Instructions to follow: Reproduce every line below exactly as written; do not include the images.

Stored data:
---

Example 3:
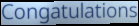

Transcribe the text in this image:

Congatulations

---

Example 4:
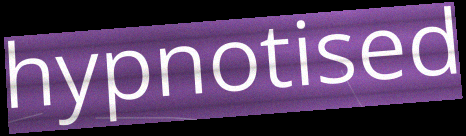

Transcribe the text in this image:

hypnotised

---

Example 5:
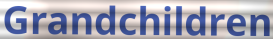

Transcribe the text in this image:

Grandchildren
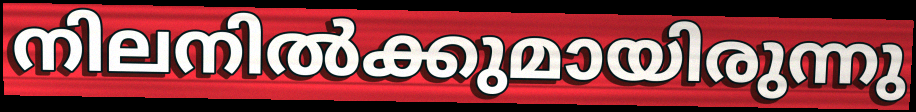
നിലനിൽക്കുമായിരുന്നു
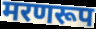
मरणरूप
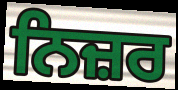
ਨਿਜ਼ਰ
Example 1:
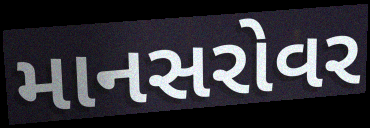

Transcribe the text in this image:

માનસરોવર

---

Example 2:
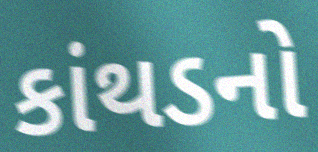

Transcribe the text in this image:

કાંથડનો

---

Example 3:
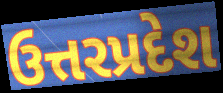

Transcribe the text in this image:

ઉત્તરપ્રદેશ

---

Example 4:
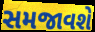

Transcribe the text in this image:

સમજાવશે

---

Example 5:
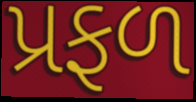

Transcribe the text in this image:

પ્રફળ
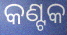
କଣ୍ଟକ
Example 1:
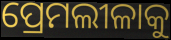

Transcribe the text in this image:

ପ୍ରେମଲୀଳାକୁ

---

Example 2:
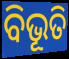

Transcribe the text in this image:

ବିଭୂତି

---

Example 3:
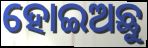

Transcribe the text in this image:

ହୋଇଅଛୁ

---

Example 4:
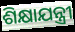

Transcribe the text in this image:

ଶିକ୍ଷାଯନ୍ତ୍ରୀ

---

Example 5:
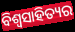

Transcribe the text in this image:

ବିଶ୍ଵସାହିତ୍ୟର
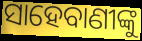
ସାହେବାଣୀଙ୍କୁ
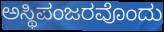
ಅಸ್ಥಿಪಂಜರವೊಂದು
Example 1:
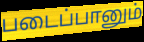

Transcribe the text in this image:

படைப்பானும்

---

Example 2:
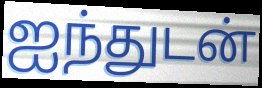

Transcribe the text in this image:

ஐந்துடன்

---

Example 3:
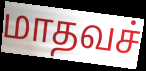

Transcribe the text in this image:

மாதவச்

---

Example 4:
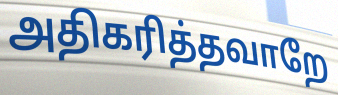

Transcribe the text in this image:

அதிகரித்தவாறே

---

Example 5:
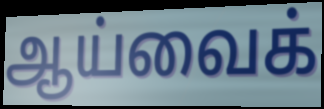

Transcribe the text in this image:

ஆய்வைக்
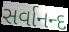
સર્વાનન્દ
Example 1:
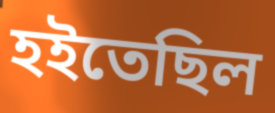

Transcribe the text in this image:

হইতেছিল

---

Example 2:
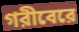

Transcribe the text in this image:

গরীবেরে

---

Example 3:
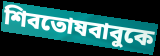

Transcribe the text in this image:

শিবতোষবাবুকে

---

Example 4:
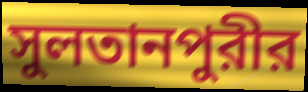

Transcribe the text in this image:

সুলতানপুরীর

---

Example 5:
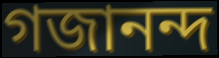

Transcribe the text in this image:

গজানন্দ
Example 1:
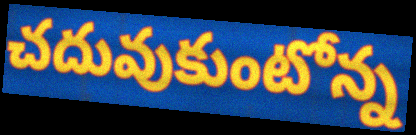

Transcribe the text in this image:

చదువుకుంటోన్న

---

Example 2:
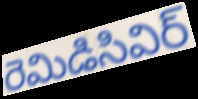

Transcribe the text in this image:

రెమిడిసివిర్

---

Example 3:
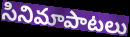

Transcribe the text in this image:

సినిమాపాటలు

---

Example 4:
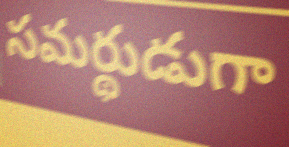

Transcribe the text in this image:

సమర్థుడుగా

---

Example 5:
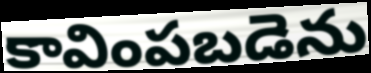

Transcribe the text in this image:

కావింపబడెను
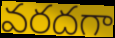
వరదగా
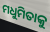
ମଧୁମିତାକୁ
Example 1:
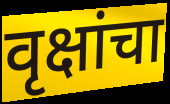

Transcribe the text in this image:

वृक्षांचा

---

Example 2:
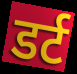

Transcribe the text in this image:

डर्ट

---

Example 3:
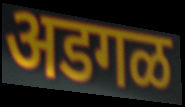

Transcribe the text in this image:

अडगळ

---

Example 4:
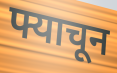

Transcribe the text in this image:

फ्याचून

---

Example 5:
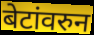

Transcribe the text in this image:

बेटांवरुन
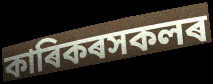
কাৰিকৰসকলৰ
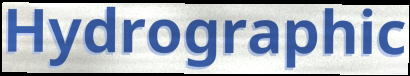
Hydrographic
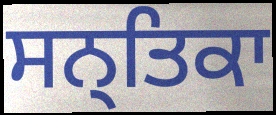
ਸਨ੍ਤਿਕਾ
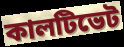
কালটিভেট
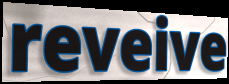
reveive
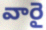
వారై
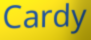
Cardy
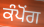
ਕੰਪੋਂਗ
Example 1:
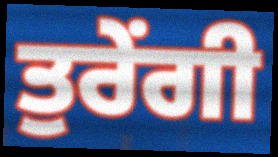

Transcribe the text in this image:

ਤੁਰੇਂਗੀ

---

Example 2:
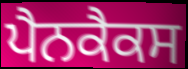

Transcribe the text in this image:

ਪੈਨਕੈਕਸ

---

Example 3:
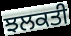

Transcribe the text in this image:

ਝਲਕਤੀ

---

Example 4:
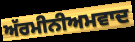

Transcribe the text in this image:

Exercise answer:
---

Example 3:

Transcribe the text in this image:

Congatulations

---

Example 4:

Transcribe the text in this image:

hypnotised

---

Example 5:

Transcribe the text in this image:

Grandchildren
നിലനിൽക്കുമായിരുന്നു
मरणरूप
ਨਿਜ਼ਰ
Example 1:

Transcribe the text in this image:

માનસરોવર

---

Example 2:

Transcribe the text in this image:

કાંથડનો

---

Example 3:

Transcribe the text in this image:

ઉત્તરપ્રદેશ

---

Example 4:

Transcribe the text in this image:

સમજાવશે

---

Example 5:

Transcribe the text in this image:

પ્રફળ
କଣ୍ଟକ
Example 1:

Transcribe the text in this image:

ପ୍ରେମଲୀଳାକୁ

---

Example 2:

Transcribe the text in this image:

ବିଭୂତି

---

Example 3:

Transcribe the text in this image:

ହୋଇଅଛୁ

---

Example 4:

Transcribe the text in this image:

ଶିକ୍ଷାଯନ୍ତ୍ରୀ

---

Example 5:

Transcribe the text in this image:

ବିଶ୍ଵସାହିତ୍ୟର
ସାହେବାଣୀଙ୍କୁ
ಅಸ್ಥಿಪಂಜರವೊಂದು
Example 1:

Transcribe the text in this image:

படைப்பானும்

---

Example 2:

Transcribe the text in this image:

ஐந்துடன்

---

Example 3:

Transcribe the text in this image:

மாதவச்

---

Example 4:

Transcribe the text in this image:

அதிகரித்தவாறே

---

Example 5:

Transcribe the text in this image:

ஆய்வைக்
સર્વાનન્દ
Example 1:

Transcribe the text in this image:

হইতেছিল

---

Example 2:

Transcribe the text in this image:

গরীবেরে

---

Example 3:

Transcribe the text in this image:

শিবতোষবাবুকে

---

Example 4:

Transcribe the text in this image:

সুলতানপুরীর

---

Example 5:

Transcribe the text in this image:

গজানন্দ
Example 1:

Transcribe the text in this image:

చదువుకుంటోన్న

---

Example 2:

Transcribe the text in this image:

రెమిడిసివిర్

---

Example 3:

Transcribe the text in this image:

సినిమాపాటలు

---

Example 4:

Transcribe the text in this image:

సమర్థుడుగా

---

Example 5:

Transcribe the text in this image:

కావింపబడెను
వరదగా
ମଧୁମିତାକୁ
Example 1:

Transcribe the text in this image:

वृक्षांचा

---

Example 2:

Transcribe the text in this image:

डर्ट

---

Example 3:

Transcribe the text in this image:

अडगळ

---

Example 4:

Transcribe the text in this image:

फ्याचून

---

Example 5:

Transcribe the text in this image:

बेटांवरुन
কাৰিকৰসকলৰ
Hydrographic
ਸਨ੍ਤਿਕਾ
কালটিভেট
reveive
వారై
Cardy
ਕੰਪੋਂਗ
Example 1:

Transcribe the text in this image:

ਤੁਰੇਂਗੀ

---

Example 2:

Transcribe the text in this image:

ਪੈਨਕੈਕਸ

---

Example 3:

Transcribe the text in this image:

ਝਲਕਤੀ

---

Example 4:

Transcribe the text in this image:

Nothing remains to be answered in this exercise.